The Shallows

by John Sibley Williams

Sea split open
throat to groin,
urchins and five
limbed stars
spilling out.

A row of unnamed
blue boats on land
await christening.
A row of matching
blue houses lean stilted
over the waves.

Dawn, reddened
mountains everywhere.
The heavens’ burning
is reflected upside down
in tide pool shallows.
The horizon bends low,
leveling the distance
between us,
so we can converse.

I converse by touch.

I hold up my thumb
and forefinger, pinch
sun and moon together
like folds of baby skin
before injection.

I shove rocks in my mouth
to stave off drowning.

I strip the oysters
of their pearls,
fashion necklaces
for my dead.

I like to think
most things begin
broken,
that in some other language
all this would be beautiful.

 

John Sibley Williams is the editor of two Northwest poetry anthologies and the author of nine collections, including Controlled Hallucinations (2013) and Disinheritance (forthcoming 2016).
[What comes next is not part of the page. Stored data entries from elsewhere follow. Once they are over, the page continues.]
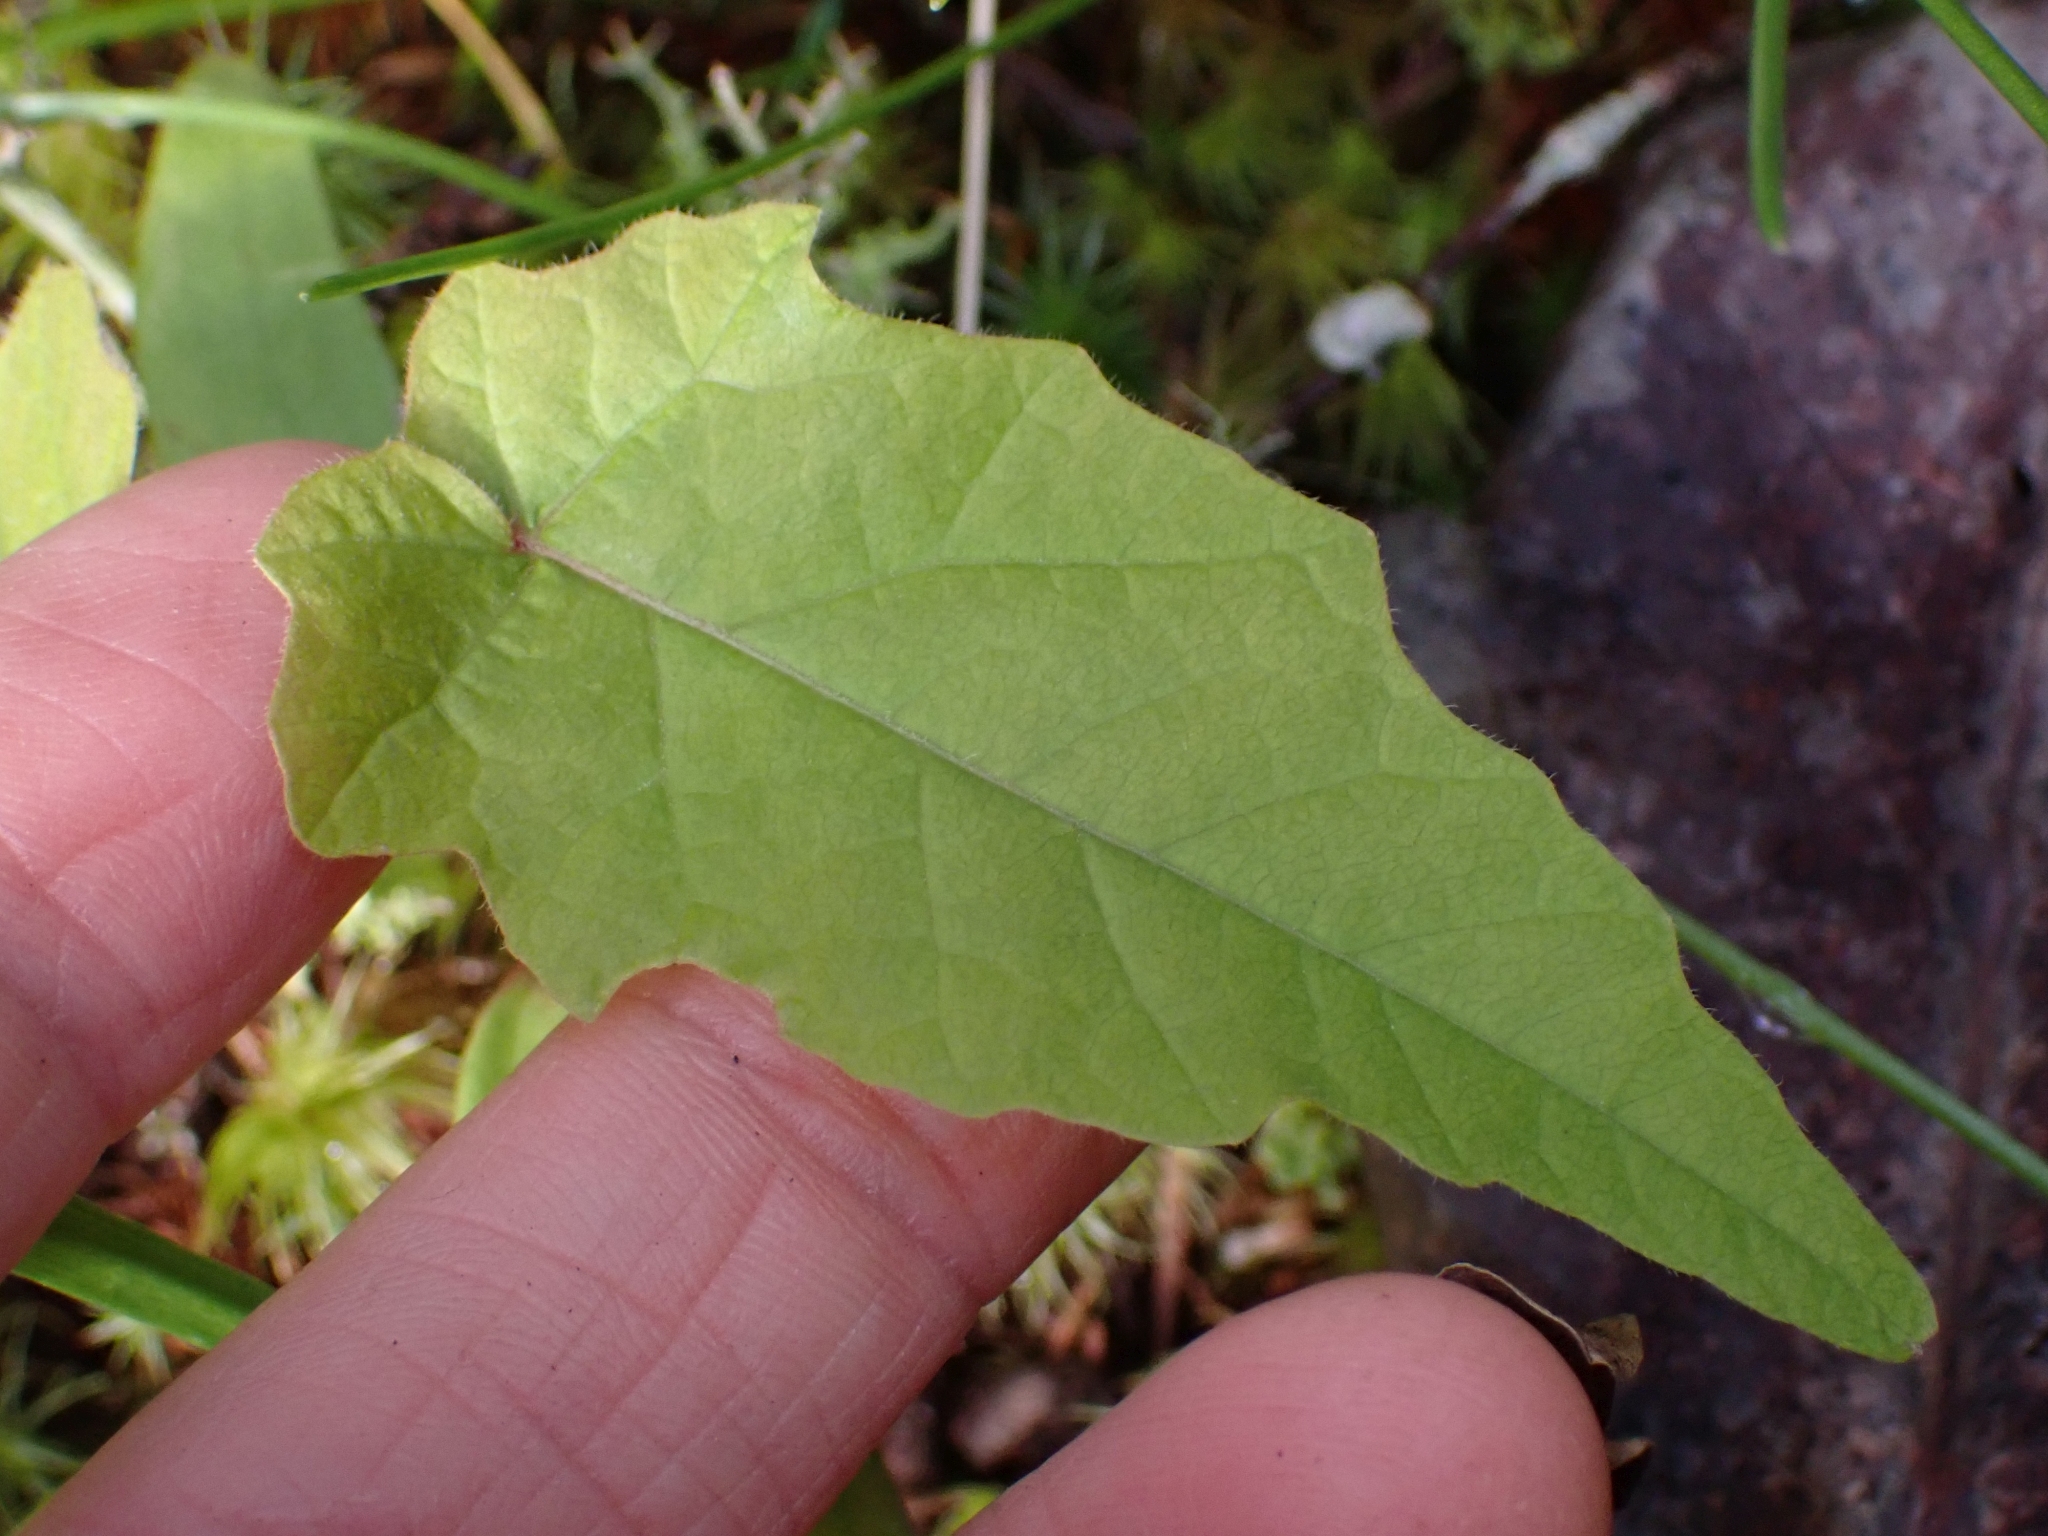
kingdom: Plantae
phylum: Tracheophyta
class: Magnoliopsida
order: Sapindales
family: Sapindaceae
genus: Acer
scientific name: Acer macrophyllum
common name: Oregon maple
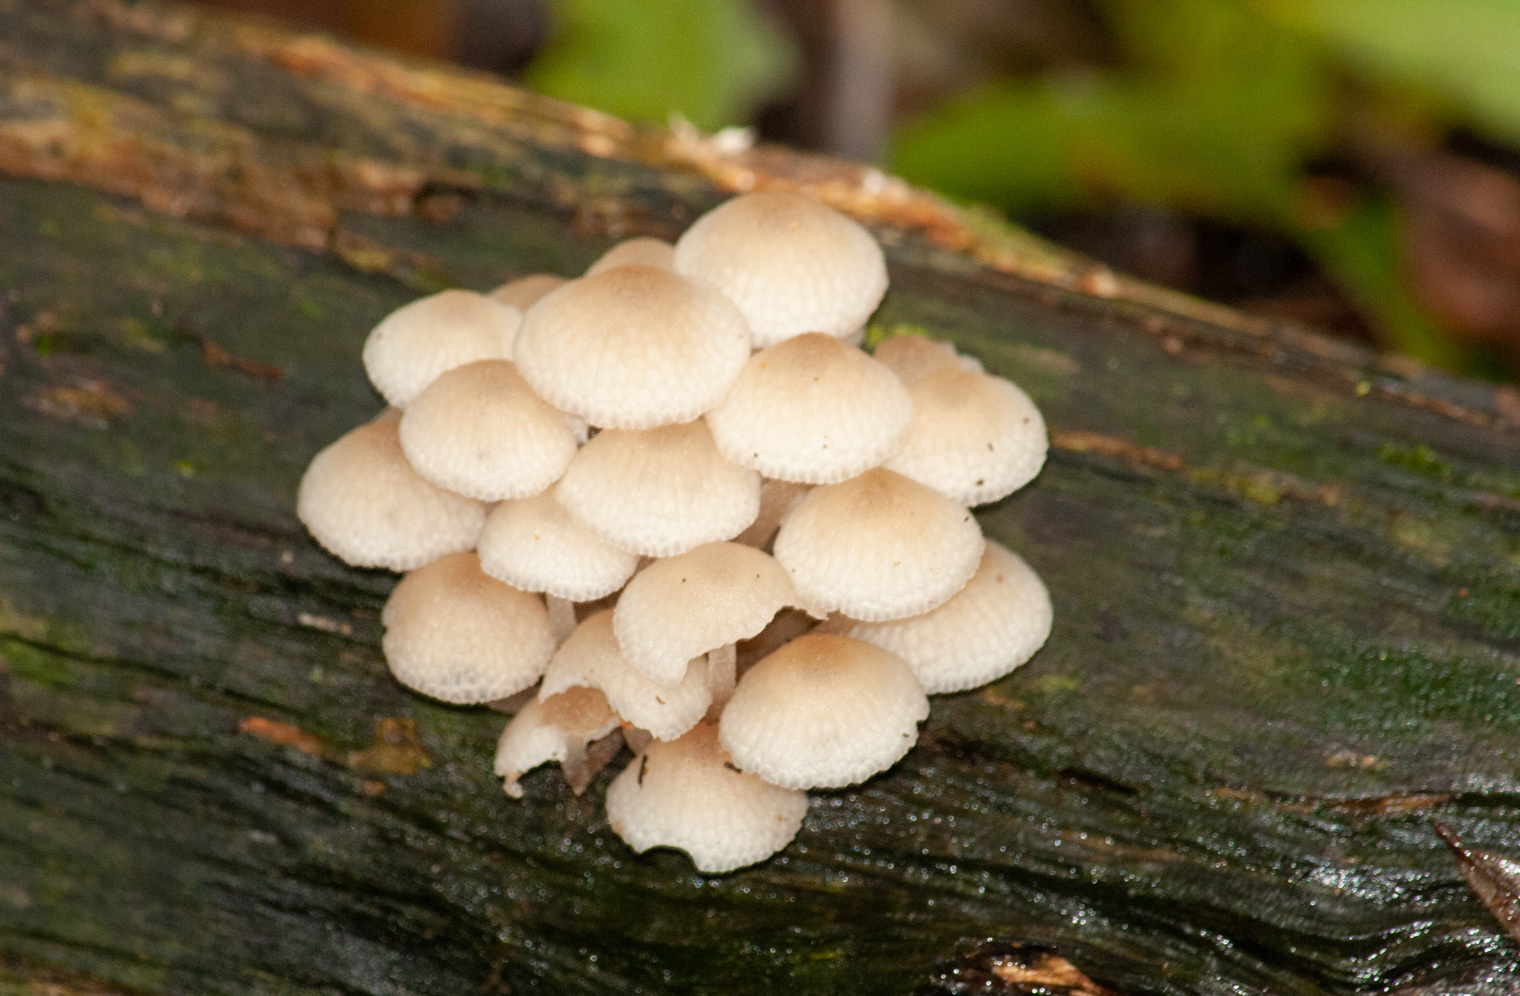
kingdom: Fungi
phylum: Basidiomycota
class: Agaricomycetes
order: Agaricales
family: Mycenaceae
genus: Filoboletus
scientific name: Filoboletus manipularis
A five-time Pushcart nominee and winner of the Philip Booth Award, American Literary Review Poetry Contest, Nancy D. Hargrove Editors’ Prize, and Vallum Award for Poetry, John serves as editor of The Inflectionist Review and works as a literary agent. Previous publishing credits include: The Midwest Quarterly, december, Third Coast, Baltimore Review, Nimrod International Journal, Hotel Amerika, Rio Grande Review, Inkwell, Cider Press Review, Bryant Literary Review, RHINO, and various anthologies. He lives in Portland, Oregon.